Openly crying, Yeonmi Park addressed delegates at this year's One Young World summit, and described the horrors of living in the world's most secretive nation.

"I was abducted at birth, even before I knew the words freedom or human rights," she said.

At just nine years old, Yeonmi witnessed her mother's friend publicly executed. Her crime? Watching a Hollywood movie.

"North Koreans are being terrorised. When I was growing up, I never saw anything about love stories.. there is no Romeo and Juliet."

The brave young woman recalled learning the important lesson of not even daring to whisper, so even the mice and the birds couldn't hear her.

Yeonmi said her country is committing a holocaust of its own people, while the world looks on and does nothing.

As a child Yeonmi managed to avoid the worst of North Korea’s Great Famine, estimated to have killed 2.5m people, thanks to her father’s black-market trade in precious metals.
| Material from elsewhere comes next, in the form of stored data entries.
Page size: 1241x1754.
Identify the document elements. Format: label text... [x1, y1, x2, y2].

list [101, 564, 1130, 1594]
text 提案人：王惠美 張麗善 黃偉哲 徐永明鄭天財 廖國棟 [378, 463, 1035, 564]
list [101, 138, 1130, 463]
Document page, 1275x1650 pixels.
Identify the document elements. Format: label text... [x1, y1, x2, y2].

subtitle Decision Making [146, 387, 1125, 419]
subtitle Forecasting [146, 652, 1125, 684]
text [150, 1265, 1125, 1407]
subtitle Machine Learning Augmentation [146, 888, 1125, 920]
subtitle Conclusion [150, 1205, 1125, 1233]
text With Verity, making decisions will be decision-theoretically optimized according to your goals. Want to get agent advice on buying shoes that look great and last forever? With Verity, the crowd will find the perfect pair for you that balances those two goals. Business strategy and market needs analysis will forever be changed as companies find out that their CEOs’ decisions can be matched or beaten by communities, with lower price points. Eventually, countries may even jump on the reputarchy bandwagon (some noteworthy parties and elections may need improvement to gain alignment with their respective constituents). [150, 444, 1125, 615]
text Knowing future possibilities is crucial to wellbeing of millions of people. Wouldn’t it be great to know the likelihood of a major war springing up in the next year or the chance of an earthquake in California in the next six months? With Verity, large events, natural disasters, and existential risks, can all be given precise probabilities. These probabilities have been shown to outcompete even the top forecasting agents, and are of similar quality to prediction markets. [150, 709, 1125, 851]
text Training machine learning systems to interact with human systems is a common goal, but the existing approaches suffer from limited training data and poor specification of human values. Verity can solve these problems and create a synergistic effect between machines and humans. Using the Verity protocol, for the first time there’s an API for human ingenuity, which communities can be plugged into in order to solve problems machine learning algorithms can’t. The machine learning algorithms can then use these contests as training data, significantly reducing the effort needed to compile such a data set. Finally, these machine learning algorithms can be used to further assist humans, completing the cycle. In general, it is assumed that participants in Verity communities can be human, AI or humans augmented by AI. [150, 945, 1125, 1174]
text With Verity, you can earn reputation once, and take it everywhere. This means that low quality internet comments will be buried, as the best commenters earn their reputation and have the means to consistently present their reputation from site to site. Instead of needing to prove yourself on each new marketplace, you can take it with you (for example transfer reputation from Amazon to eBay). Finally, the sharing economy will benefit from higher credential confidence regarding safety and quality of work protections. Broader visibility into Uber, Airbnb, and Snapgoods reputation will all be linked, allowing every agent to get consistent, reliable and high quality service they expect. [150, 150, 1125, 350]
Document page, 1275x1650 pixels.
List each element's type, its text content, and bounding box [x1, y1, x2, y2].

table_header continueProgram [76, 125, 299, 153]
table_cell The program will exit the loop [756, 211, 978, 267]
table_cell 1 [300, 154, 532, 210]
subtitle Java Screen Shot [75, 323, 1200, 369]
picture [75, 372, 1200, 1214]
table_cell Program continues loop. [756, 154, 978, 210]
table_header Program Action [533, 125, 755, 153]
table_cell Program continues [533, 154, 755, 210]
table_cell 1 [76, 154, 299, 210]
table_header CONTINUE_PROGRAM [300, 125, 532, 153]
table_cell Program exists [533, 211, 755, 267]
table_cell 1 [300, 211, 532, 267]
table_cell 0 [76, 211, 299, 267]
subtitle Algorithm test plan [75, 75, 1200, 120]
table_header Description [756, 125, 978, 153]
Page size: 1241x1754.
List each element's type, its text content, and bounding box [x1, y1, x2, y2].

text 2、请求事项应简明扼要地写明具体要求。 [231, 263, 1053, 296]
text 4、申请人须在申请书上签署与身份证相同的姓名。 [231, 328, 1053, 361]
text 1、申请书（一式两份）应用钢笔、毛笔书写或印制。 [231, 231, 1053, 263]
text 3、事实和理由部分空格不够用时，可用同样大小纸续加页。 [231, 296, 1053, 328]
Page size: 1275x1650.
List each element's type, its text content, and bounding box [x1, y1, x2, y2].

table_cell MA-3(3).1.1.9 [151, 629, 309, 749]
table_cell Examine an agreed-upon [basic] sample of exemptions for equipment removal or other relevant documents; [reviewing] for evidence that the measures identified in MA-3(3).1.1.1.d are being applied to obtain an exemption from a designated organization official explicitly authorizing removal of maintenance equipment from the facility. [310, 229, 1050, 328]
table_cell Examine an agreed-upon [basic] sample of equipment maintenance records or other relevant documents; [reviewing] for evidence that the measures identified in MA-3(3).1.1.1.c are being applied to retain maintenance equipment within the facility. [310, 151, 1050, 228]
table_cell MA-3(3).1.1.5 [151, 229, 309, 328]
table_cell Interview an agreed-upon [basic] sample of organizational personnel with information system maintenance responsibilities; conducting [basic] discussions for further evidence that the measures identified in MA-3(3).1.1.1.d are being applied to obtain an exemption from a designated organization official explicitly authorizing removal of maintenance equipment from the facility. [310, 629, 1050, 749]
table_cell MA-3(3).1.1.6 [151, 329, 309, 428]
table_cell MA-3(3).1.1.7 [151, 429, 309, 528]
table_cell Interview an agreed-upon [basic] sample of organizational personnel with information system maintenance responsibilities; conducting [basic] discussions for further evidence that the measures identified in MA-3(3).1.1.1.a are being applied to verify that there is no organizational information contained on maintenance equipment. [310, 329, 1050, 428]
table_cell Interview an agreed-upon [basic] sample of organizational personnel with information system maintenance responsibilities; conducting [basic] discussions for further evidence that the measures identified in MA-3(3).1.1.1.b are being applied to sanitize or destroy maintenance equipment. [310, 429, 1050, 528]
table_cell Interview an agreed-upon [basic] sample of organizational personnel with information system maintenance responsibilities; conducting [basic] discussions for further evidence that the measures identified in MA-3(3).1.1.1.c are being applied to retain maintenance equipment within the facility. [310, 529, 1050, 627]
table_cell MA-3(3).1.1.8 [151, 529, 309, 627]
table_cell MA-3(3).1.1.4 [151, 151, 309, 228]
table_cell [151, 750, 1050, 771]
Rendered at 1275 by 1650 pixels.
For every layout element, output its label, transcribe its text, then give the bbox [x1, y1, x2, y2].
In 2002 her father – who she describes as her “hero” – was arrested for illegal trading and sentenced to 17 years imprisonment by the regime. He underwent severe torture while in jail and was subjected to repeated beatings.

Three years later, he managed to bribe his way to freedom. It was then that Yeonmi and her mother set out to escape the country with the help of North Korean people smugglers - her father remaining behind in order to give his family the best chance of escape.

They succeeded in making their way to Jilin province in China, only for Yeonmi’s mother to be raped in front of her by the very people smugglers who had brought them there, in order to save her daughter from suffering the same horrific fate.

Yeonmi eventually managed to make her way to South Korea where she is now a human rights activist working to raise awareness of the plight of the North Korean people.

She concluded her harrowing talk by pleading with the world to focus on North Korea's people: "We need to focus less on the regime and more on the people who are being forgotten... we are the ones who can make them visible."